WHAT IS NEEDED -
Every line below should be copied exactly; drop the pictures.

*** Opening DATA RECORDS ***

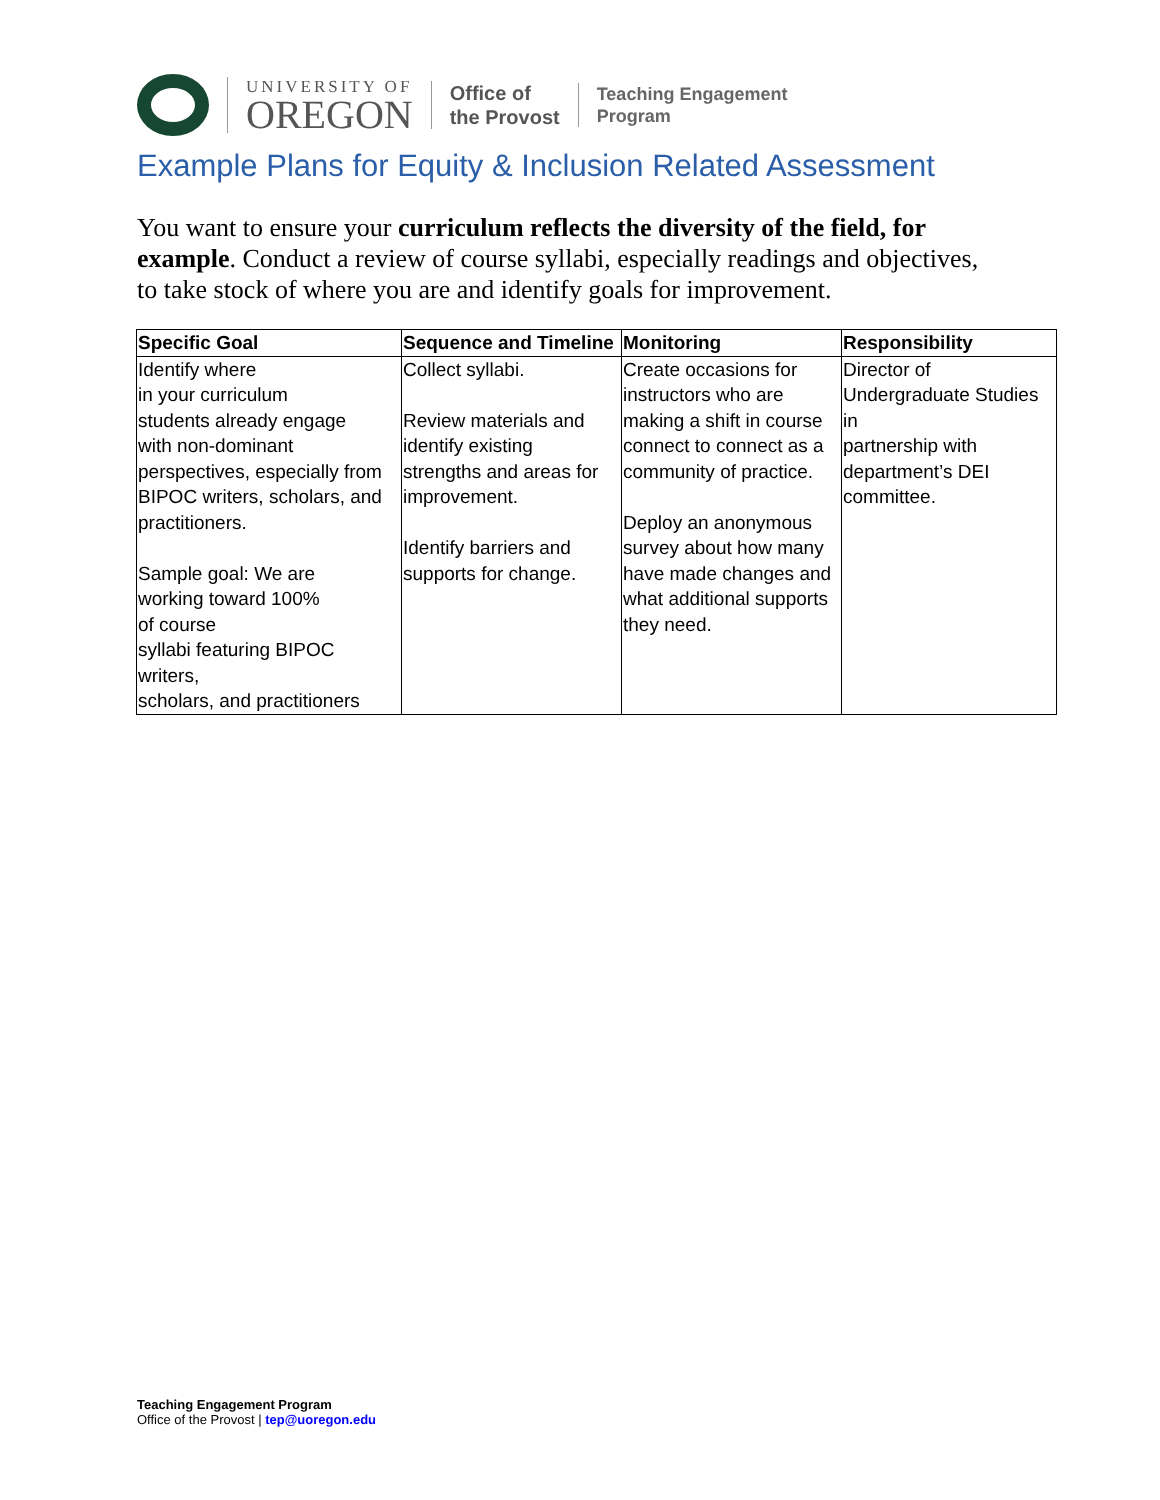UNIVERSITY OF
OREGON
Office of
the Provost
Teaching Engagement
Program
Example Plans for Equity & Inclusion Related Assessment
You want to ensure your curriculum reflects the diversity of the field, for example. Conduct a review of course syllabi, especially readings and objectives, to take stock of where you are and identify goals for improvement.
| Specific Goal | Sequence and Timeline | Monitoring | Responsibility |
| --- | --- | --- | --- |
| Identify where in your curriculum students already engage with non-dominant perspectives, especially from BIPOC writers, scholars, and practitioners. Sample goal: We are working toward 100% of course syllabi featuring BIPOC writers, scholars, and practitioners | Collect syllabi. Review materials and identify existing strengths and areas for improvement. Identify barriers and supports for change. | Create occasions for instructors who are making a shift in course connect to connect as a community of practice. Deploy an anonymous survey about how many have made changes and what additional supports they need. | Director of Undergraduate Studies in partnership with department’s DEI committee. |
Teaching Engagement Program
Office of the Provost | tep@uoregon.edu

*** Closing DATA RECORDS ***

SOLUTION TO THIS TASK -
UNIVERSITY OF
OREGON
Office of
the Provost
Teaching Engagement
Program
Example Plans for Equity & Inclusion Related Assessment
You want to ensure your curriculum reflects the diversity of the field, for example. Conduct a review of course syllabi, especially readings and objectives, to take stock of where you are and identify goals for improvement.
| Specific Goal | Sequence and Timeline | Monitoring | Responsibility |
| --- | --- | --- | --- |
| Identify where in your curriculum students already engage with non-dominant perspectives, especially from BIPOC writers, scholars, and practitioners. Sample goal: We are working toward 100% of course syllabi featuring BIPOC writers, scholars, and practitioners | Collect syllabi. Review materials and identify existing strengths and areas for improvement. Identify barriers and supports for change. | Create occasions for instructors who are making a shift in course connect to connect as a community of practice. Deploy an anonymous survey about how many have made changes and what additional supports they need. | Director of Undergraduate Studies in partnership with department’s DEI committee. |
Teaching Engagement Program
Office of the Provost | tep@uoregon.edu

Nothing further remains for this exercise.